Increased production costs and tough conditions forced the mining industry in mineral-rich countries in Southeast Asia, including Malaysia, to slow down.

But anti-mining measures in neighboring countries have revived positive mining prospects in Malaysia as some 50 new mining leases have been issued last year and 152 leases in 2010 as companies were making a beeline for leases and exploration licenses to mine in this mineral-rich Southeast Asian country.

Singapore-based iron ore miner Zhong Cheng Mining Sdn Bhd recently moved its entire operations to peninsular Malaysia.

Its president and CEO Tan Hoe Beng told Xinhua that the company has so far invested 400 million ringgit (128.74 million U.S. dollars) in Malaysia and is planning to triple that amount by 2016.

The Singapore firm is planning a listing on the Hong Kong Stock Exchange in the first quarter of next year.

“Our group is very bullish about the mining industry in Malaysia and we would invest a lot more. In order to fund our very aggressive expansion, we will have a listing in Hong Kong Stock Exchange. The only question is timing… I believe the first quarter of next year would be a good timing,” Tan said.

Tan was interviewed at the firm’s 700-acre iron ore mine, a joint venture with Hong Kong’s Prosperity International Holdings Ltd, in peninsula Malaysia’s largest state Pahang in the east coast.

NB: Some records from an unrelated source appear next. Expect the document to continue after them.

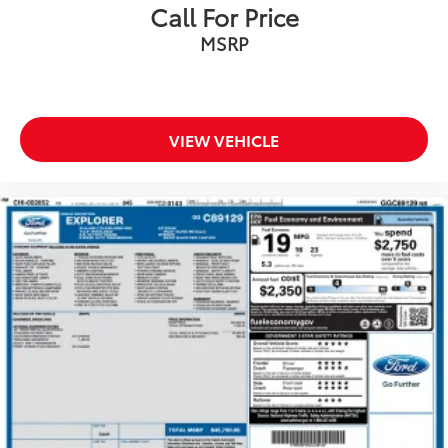
Roof rack: rails only
Call For Price
Spoiler
MSRP
Turn signal indicator mirrors
Apple CarPlay/Android Auto
Auto-dimming Rear-View mirror
VIEW VEHICLE
Compass
Driver door bin
Driver vanity mirror
Front reading lights
Garage door transmitter
Illuminated entry
Leather steering wheel
Outside temperature display
Overhead console
Passenger vanity mirror
Rear reading lights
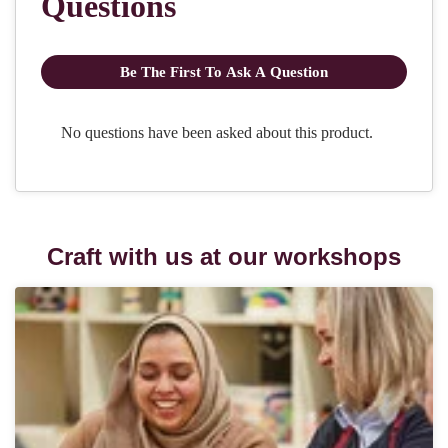
Craft with us at our workshops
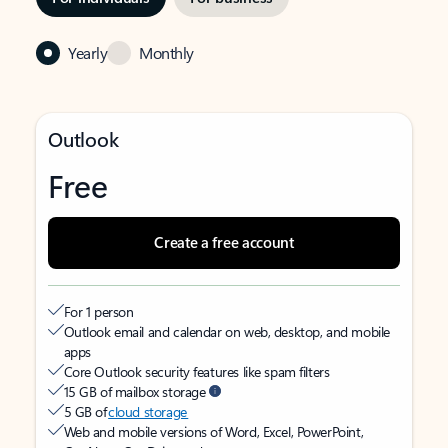
Yearly
Monthly
Outlook
Free
Create a free account
For 1 person
Outlook email and calendar on web, desktop, and mobile
apps
Core Outlook security features like spam filters
15 GB of mailbox storage
5 GB of
cloud storage
Web and mobile versions of Word, Excel, PowerPoint,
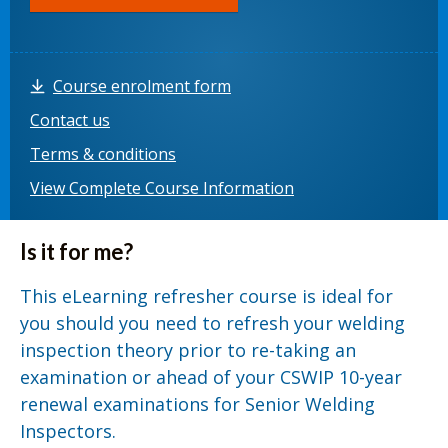
Course enrolment form
Contact us
Terms & conditions
View Complete Course Information
Is it for me?
This eLearning refresher course is ideal for
you should you need to refresh your welding
inspection theory prior to re-taking an
examination or ahead of your CSWIP 10-year
renewal examinations for Senior Welding
Inspectors.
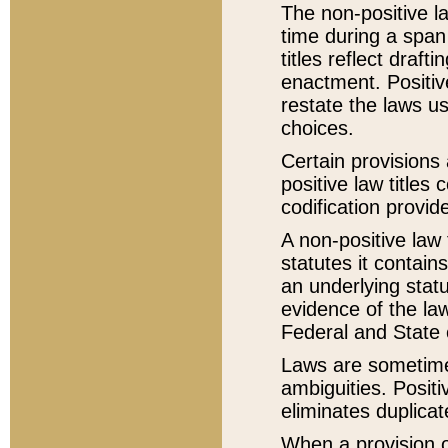
The non-positive la
time during a span
titles reflect draft
enactment. Positive
restate the laws us
choices.
Certain provisions 
positive law titles
codification provid
A non-positive law 
statutes it contain
an underlying statut
evidence of the law
Federal and State 
Laws are sometimes
ambiguities. Positi
eliminates duplicat
When a provision of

The company mines and processes from 15 mine concessions across peninsula Malaysia three million tons of iron ore annually.

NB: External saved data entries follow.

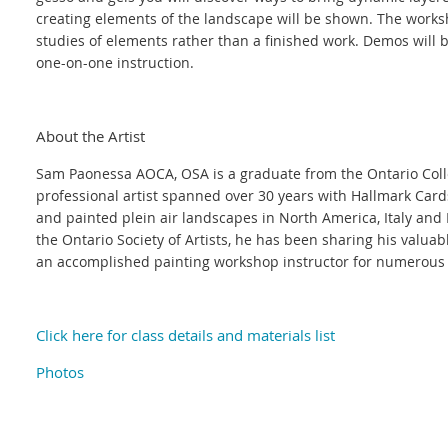
creating elements of the landscape will be shown. The work
studies of elements rather than a finished work. Demos will 
one-on-one instruction.
About the Artist
Sam Paonessa AOCA, OSA is a graduate from the Ontario Colleg
professional artist spanned over 30 years with Hallmark Card
and painted plein air landscapes in North America, Italy an
the Ontario Society of Artists, he has been sharing his valua
an accomplished painting workshop instructor for numerous 
Click here for class details and materials list
Photos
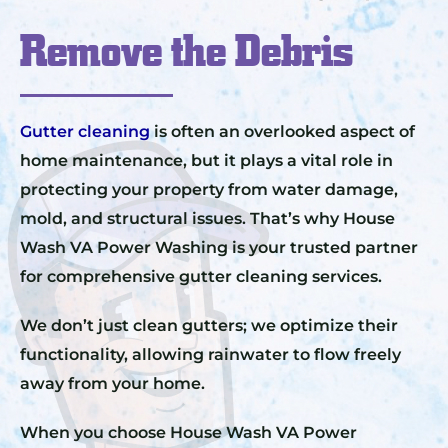
Remove the Debris
Gutter cleaning
is often an overlooked aspect of
home maintenance, but it plays a vital role in
protecting your property from water damage,
mold, and structural issues. That’s why House
Wash VA Power Washing is your trusted partner
for comprehensive gutter cleaning services.
We don’t just clean gutters; we optimize their
functionality, allowing rainwater to flow freely
away from your home.
When you choose House Wash VA Power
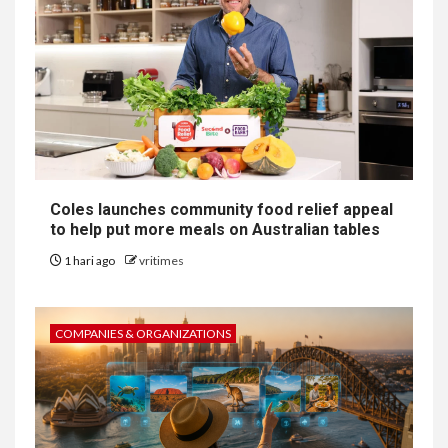
Coles launches community food relief appeal
to help put more meals on Australian tables
1 hari ago
vritimes
COMPANIES & ORGANIZATIONS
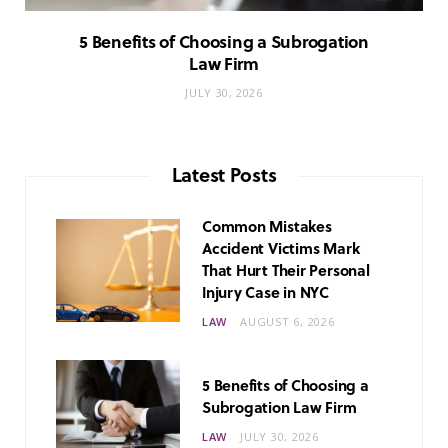
5 Benefits of Choosing a Subrogation
Law Firm
JULY 30, 2026
Latest Posts
Common Mistakes
Accident Victims Mark
That Hurt Their Personal
Injury Case in NYC
LAW
AUGUST 6, 2026
5 Benefits of Choosing a
Subrogation Law Firm
LAW
JULY 30, 2026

All of the firm’s output are shipped to China, whose demand for iron ore reaches a record 1.8 billion tons this year.

Tan said that Malaysia has the needed infrastructure for a successful mining operation.

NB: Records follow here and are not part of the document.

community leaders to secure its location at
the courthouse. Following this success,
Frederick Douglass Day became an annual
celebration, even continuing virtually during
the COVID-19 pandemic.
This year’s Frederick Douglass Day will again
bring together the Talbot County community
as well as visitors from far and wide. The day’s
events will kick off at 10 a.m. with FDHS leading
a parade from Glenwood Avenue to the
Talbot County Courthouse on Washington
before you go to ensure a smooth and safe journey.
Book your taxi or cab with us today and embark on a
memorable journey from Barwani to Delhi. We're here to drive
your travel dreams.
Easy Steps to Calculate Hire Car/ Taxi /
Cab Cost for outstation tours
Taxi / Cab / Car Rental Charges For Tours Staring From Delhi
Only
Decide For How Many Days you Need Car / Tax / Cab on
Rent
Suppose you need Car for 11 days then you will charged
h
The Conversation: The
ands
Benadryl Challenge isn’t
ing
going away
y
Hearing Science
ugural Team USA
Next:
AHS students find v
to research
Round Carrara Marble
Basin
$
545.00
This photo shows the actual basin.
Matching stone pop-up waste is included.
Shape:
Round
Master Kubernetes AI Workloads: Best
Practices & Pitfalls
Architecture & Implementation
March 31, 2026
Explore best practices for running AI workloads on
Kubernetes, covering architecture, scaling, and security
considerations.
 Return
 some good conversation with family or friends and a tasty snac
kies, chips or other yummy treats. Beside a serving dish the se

Zhong Cheng plans to add 10 more mine sites in its portfolio, aiming for an increased annual output of 10 million tons of iron ore by 2015.

The Malaysian government has recently said that the country expects the shipment of minerals to double this year.

The estimated value of major minerals produced in 2011 in Malaysia was 6.18 billion ringgit (1.98 billion U.S. dollars), a 54 percent increase from 3.99 billion ringgit (1.28 billion U.S. dollars) recorded in 2010.

Its gold production almost doubled to 4,215 kilograms last year from 2009 while coal output grew 2.9 million tons last year compared with two years ago.

Iron ore output saw the highest jump of all minerals as it doubled to 7.6 million tons last year from 3.5 million tons a year ago, according to the preliminary government data.